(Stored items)
⟨

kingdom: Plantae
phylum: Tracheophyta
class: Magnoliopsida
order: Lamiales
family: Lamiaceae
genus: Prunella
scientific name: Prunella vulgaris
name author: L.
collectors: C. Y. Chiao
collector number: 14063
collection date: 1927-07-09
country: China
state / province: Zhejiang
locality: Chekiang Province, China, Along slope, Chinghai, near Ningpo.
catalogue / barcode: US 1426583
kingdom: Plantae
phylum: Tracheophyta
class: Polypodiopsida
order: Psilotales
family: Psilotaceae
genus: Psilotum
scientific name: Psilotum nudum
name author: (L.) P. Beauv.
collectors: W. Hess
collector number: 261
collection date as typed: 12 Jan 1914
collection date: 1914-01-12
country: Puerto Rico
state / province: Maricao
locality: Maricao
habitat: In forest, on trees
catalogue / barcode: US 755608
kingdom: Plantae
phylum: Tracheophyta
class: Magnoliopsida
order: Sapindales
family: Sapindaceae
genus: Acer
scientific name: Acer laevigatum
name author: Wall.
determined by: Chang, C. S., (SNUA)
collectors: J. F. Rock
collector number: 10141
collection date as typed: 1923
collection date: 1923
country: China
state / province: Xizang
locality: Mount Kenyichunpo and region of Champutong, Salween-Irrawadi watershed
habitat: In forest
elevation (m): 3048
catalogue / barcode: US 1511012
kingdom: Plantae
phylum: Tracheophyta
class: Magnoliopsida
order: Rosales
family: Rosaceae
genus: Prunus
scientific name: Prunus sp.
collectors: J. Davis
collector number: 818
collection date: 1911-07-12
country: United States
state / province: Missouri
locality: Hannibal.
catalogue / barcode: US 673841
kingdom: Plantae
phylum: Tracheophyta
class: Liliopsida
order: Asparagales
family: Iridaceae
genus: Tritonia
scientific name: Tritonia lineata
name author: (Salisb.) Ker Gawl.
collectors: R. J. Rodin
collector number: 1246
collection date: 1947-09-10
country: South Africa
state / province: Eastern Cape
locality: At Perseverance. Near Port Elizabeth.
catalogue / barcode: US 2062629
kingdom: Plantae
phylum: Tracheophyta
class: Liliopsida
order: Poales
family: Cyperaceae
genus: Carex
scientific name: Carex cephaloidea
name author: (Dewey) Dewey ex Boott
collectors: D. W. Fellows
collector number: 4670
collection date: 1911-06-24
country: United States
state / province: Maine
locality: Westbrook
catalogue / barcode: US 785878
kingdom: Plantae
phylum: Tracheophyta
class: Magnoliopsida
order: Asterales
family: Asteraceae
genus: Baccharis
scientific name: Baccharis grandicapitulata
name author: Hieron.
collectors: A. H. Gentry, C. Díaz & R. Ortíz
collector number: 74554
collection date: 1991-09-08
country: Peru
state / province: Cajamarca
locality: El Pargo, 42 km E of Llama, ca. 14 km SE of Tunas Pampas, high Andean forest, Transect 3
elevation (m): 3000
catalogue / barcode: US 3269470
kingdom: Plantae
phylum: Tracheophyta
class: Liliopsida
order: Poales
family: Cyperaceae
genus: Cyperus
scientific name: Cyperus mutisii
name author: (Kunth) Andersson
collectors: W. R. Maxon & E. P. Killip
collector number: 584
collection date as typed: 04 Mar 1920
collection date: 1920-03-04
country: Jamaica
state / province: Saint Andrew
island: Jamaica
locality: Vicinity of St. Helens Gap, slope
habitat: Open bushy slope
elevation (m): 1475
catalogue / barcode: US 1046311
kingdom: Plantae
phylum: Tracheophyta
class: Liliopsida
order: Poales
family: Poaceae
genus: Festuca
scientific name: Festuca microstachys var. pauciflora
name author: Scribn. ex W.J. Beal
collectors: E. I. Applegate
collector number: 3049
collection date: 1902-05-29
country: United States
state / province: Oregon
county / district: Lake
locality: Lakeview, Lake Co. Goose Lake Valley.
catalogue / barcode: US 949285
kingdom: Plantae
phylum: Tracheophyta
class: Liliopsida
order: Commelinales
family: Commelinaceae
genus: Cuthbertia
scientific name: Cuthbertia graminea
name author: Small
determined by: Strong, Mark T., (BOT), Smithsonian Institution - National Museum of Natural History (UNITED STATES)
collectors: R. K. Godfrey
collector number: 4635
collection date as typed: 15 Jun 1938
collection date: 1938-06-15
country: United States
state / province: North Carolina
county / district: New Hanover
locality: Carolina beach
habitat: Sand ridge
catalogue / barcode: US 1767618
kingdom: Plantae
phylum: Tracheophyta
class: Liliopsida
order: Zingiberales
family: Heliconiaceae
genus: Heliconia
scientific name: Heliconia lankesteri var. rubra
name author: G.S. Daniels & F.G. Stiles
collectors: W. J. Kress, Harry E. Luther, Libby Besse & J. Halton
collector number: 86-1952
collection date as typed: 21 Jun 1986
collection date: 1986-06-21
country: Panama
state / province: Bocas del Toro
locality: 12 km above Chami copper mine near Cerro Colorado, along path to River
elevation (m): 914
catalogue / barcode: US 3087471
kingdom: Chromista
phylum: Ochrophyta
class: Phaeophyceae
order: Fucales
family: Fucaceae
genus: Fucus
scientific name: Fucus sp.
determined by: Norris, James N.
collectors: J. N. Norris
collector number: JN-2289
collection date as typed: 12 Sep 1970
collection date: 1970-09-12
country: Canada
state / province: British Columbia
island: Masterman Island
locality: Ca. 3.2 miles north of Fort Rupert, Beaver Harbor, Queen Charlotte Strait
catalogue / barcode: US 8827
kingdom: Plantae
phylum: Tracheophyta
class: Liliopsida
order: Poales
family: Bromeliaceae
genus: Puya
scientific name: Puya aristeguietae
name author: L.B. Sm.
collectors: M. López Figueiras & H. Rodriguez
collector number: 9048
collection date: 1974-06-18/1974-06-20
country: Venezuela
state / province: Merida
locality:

⟩

Rewrite each line of the rows above as a Markdown table with two columns, Line No. and Entry. Number the lines in order and leave out any blank lines.

→ The result
| Line No. | Entry |
|---|---|
| 1 | kingdom: Plantae |
| 2 | phylum: Tracheophyta |
| 3 | class: Magnoliopsida |
| 4 | order: Lamiales |
| 5 | family: Lamiaceae |
| 6 | genus: Prunella |
| 7 | scientific name: Prunella vulgaris |
| 8 | name author: L. |
| 9 | collectors: C. Y. Chiao |
| 10 | collector number: 14063 |
| 11 | collection date: 1927-07-09 |
| 12 | country: China |
| 13 | state / province: Zhejiang |
| 14 | locality: Chekiang Province, China, Along slope, Chinghai, near Ningpo. |
| 15 | catalogue / barcode: US 1426583 |
| 16 | kingdom: Plantae |
| 17 | phylum: Tracheophyta |
| 18 | class: Polypodiopsida |
| 19 | order: Psilotales |
| 20 | family: Psilotaceae |
| 21 | genus: Psilotum |
| 22 | scientific name: Psilotum nudum |
| 23 | name author: (L.) P. Beauv. |
| 24 | collectors: W. Hess |
| 25 | collector number: 261 |
| 26 | collection date as typed: 12 Jan 1914 |
| 27 | collection date: 1914-01-12 |
| 28 | country: Puerto Rico |
| 29 | state / province: Maricao |
| 30 | locality: Maricao |
| 31 | habitat: In forest, on trees |
| 32 | catalogue / barcode: US 755608 |
| 33 | kingdom: Plantae |
| 34 | phylum: Tracheophyta |
| 35 | class: Magnoliopsida |
| 36 | order: Sapindales |
| 37 | family: Sapindaceae |
| 38 | genus: Acer |
| 39 | scientific name: Acer laevigatum |
| 40 | name author: Wall. |
| 41 | determined by: Chang, C. S., (SNUA) |
| 42 | collectors: J. F. Rock |
| 43 | collector number: 10141 |
| 44 | collection date as typed: 1923 |
| 45 | collection date: 1923 |
| 46 | country: China |
| 47 | state / province: Xizang |
| 48 | locality: Mount Kenyichunpo and region of Champutong, Salween-Irrawadi watershed |
| 49 | habitat: In forest |
| 50 | elevation (m): 3048 |
| 51 | catalogue / barcode: US 1511012 |
| 52 | kingdom: Plantae |
| 53 | phylum: Tracheophyta |
| 54 | class: Magnoliopsida |
| 55 | order: Rosales |
| 56 | family: Rosaceae |
| 57 | genus: Prunus |
| 58 | scientific name: Prunus sp. |
| 59 | collectors: J. Davis |
| 60 | collector number: 818 |
| 61 | collection date: 1911-07-12 |
| 62 | country: United States |
| 63 | state / province: Missouri |
| 64 | locality: Hannibal. |
| 65 | catalogue / barcode: US 673841 |
| 66 | kingdom: Plantae |
| 67 | phylum: Tracheophyta |
| 68 | class: Liliopsida |
| 69 | order: Asparagales |
| 70 | family: Iridaceae |
| 71 | genus: Tritonia |
| 72 | scientific name: Tritonia lineata |
| 73 | name author: (Salisb.) Ker Gawl. |
| 74 | collectors: R. J. Rodin |
| 75 | collector number: 1246 |
| 76 | collection date: 1947-09-10 |
| 77 | country: South Africa |
| 78 | state / province: Eastern Cape |
| 79 | locality: At Perseverance. Near Port Elizabeth. |
| 80 | catalogue / barcode: US 2062629 |
| 81 | kingdom: Plantae |
| 82 | phylum: Tracheophyta |
| 83 | class: Liliopsida |
| 84 | order: Poales |
| 85 | family: Cyperaceae |
| 86 | genus: Carex |
| 87 | scientific name: Carex cephaloidea |
| 88 | name author: (Dewey) Dewey ex Boott |
| 89 | collectors: D. W. Fellows |
| 90 | collector number: 4670 |
| 91 | collection date: 1911-06-24 |
| 92 | country: United States |
| 93 | state / province: Maine |
| 94 | locality: Westbrook |
| 95 | catalogue / barcode: US 785878 |
| 96 | kingdom: Plantae |
| 97 | phylum: Tracheophyta |
| 98 | class: Magnoliopsida |
| 99 | order: Asterales |
| 100 | family: Asteraceae |
| 101 | genus: Baccharis |
| 102 | scientific name: Baccharis grandicapitulata |
| 103 | name author: Hieron. |
| 104 | collectors: A. H. Gentry, C. Díaz & R. Ortíz |
| 105 | collector number: 74554 |
| 106 | collection date: 1991-09-08 |
| 107 | country: Peru |
| 108 | state / province: Cajamarca |
| 109 | locality: El Pargo, 42 km E of Llama, ca. 14 km SE of Tunas Pampas, high Andean forest, Transect 3 |
| 110 | elevation (m): 3000 |
| 111 | catalogue / barcode: US 3269470 |
| 112 | kingdom: Plantae |
| 113 | phylum: Tracheophyta |
| 114 | class: Liliopsida |
| 115 | order: Poales |
| 116 | family: Cyperaceae |
| 117 | genus: Cyperus |
| 118 | scientific name: Cyperus mutisii |
| 119 | name author: (Kunth) Andersson |
| 120 | collectors: W. R. Maxon & E. P. Killip |
| 121 | collector number: 584 |
| 122 | collection date as typed: 04 Mar 1920 |
| 123 | collection date: 1920-03-04 |
| 124 | country: Jamaica |
| 125 | state / province: Saint Andrew |
| 126 | island: Jamaica |
| 127 | locality: Vicinity of St. Helens Gap, slope |
| 128 | habitat: Open bushy slope |
| 129 | elevation (m): 1475 |
| 130 | catalogue / barcode: US 1046311 |
| 131 | kingdom: Plantae |
| 132 | phylum: Tracheophyta |
| 133 | class: Liliopsida |
| 134 | order: Poales |
| 135 | family: Poaceae |
| 136 | genus: Festuca |
| 137 | scientific name: Festuca microstachys var. pauciflora |
| 138 | name author: Scribn. ex W.J. Beal |
| 139 | collectors: E. I. Applegate |
| 140 | collector number: 3049 |
| 141 | collection date: 1902-05-29 |
| 142 | country: United States |
| 143 | state / province: Oregon |
| 144 | county / district: Lake |
| 145 | locality: Lakeview, Lake Co. Goose Lake Valley. |
| 146 | catalogue / barcode: US 949285 |
| 147 | kingdom: Plantae |
| 148 | phylum: Tracheophyta |
| 149 | class: Liliopsida |
| 150 | order: Commelinales |
| 151 | family: Commelinaceae |
| 152 | genus: Cuthbertia |
| 153 | scientific name: Cuthbertia graminea |
| 154 | name author: Small |
| 155 | determined by: Strong, Mark T., (BOT), Smithsonian Institution - National Museum of Natural History (UNITED STATES) |
| 156 | collectors: R. K. Godfrey |
| 157 | collector number: 4635 |
| 158 | collection date as typed: 15 Jun 1938 |
| 159 | collection date: 1938-06-15 |
| 160 | country: United States |
| 161 | state / province: North Carolina |
| 162 | county / district: New Hanover |
| 163 | locality: Carolina beach |
| 164 | habitat: Sand ridge |
| 165 | catalogue / barcode: US 1767618 |
| 166 | kingdom: Plantae |
| 167 | phylum: Tracheophyta |
| 168 | class: Liliopsida |
| 169 | order: Zingiberales |
| 170 | family: Heliconiaceae |
| 171 | genus: Heliconia |
| 172 | scientific name: Heliconia lankesteri var. rubra |
| 173 | name author: G.S. Daniels & F.G. Stiles |
| 174 | collectors: W. J. Kress, Harry E. Luther, Libby Besse & J. Halton |
| 175 | collector number: 86-1952 |
| 176 | collection date as typed: 21 Jun 1986 |
| 177 | collection date: 1986-06-21 |
| 178 | country: Panama |
| 179 | state / province: Bocas del Toro |
| 180 | locality: 12 km above Chami copper mine near Cerro Colorado, along path to River |
| 181 | elevation (m): 914 |
| 182 | catalogue / barcode: US 3087471 |
| 183 | kingdom: Chromista |
| 184 | phylum: Ochrophyta |
| 185 | class: Phaeophyceae |
| 186 | order: Fucales |
| 187 | family: Fucaceae |
| 188 | genus: Fucus |
| 189 | scientific name: Fucus sp. |
| 190 | determined by: Norris, James N. |
| 191 | collectors: J. N. Norris |
| 192 | collector number: JN-2289 |
| 193 | collection date as typed: 12 Sep 1970 |
| 194 | collection date: 1970-09-12 |
| 195 | country: Canada |
| 196 | state / province: British Columbia |
| 197 | island: Masterman Island |
| 198 | locality: Ca. 3.2 miles north of Fort Rupert, Beaver Harbor, Queen Charlotte Strait |
| 199 | catalogue / barcode: US 8827 |
| 200 | kingdom: Plantae |
| 201 | phylum: Tracheophyta |
| 202 | class: Liliopsida |
| 203 | order: Poales |
| 204 | family: Bromeliaceae |
| 205 | genus: Puya |
| 206 | scientific name: Puya aristeguietae |
| 207 | name author: L.B. Sm. |
| 208 | collectors: M. López Figueiras & H. Rodriguez |
| 209 | collector number: 9048 |
| 210 | collection date: 1974-06-18/1974-06-20 |
| 211 | country: Venezuela |
| 212 | state / province: Merida |
| 213 | locality: |